══ MATERIAL SHOWN ══

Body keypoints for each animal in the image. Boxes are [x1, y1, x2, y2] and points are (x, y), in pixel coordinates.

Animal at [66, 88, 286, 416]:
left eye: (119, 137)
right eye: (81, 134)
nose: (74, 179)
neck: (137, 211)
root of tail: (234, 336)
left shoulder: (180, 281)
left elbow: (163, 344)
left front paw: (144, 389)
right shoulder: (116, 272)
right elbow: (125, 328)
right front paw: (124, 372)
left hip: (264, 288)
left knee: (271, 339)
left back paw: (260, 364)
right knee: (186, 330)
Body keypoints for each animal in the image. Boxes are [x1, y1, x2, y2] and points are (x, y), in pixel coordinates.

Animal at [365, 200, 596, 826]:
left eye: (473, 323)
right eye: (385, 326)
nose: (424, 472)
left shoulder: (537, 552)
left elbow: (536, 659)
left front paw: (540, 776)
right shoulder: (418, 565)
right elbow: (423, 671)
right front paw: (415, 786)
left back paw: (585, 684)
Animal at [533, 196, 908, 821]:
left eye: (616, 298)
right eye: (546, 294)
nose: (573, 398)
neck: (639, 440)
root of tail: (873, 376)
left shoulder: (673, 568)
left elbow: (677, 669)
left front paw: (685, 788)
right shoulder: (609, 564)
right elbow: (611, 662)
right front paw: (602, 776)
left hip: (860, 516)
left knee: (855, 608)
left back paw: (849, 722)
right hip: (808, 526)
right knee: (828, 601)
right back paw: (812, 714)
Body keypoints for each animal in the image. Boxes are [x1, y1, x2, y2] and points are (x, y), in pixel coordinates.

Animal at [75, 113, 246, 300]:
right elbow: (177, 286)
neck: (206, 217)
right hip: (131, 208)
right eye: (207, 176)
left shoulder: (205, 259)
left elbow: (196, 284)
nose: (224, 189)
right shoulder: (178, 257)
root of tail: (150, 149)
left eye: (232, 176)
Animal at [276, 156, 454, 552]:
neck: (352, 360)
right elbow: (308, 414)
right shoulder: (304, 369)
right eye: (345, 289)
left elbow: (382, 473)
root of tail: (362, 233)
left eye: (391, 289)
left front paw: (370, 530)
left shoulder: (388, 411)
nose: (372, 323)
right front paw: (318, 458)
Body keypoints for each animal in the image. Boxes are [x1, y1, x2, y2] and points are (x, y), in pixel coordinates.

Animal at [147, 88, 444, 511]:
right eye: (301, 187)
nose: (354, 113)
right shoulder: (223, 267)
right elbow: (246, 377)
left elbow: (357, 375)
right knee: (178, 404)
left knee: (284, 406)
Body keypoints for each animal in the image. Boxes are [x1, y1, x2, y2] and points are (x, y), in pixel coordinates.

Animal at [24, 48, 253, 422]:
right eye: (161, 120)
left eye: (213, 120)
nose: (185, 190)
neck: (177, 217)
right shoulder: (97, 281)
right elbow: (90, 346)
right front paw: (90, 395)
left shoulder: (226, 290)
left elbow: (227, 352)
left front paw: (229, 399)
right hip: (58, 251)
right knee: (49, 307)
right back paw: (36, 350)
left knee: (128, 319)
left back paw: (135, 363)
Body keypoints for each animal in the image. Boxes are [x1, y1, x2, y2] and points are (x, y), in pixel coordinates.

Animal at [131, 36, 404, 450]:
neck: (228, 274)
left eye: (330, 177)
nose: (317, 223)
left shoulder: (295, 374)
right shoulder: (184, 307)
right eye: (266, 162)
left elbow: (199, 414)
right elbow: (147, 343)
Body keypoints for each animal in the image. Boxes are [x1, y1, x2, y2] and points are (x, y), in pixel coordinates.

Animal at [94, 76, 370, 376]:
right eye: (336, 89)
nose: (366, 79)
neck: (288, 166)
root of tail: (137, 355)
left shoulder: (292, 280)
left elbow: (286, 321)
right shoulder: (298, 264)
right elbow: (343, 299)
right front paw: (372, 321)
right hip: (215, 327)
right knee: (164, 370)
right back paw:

═══

- _WHAT YOU NEED TO DO_
Each line from the top of the records through the one with "left shoulder: (180, 281)" should be returned exactly. Leave out everything else.

- _SOLUTION FOR THIS PROBLEM_
Body keypoints for each animal in the image. Boxes are [x1, y1, x2, y2] and points are (x, y), in pixel coordinates.

Animal at [66, 88, 286, 416]:
left eye: (119, 137)
right eye: (81, 134)
nose: (74, 179)
neck: (137, 211)
root of tail: (234, 336)
left shoulder: (180, 281)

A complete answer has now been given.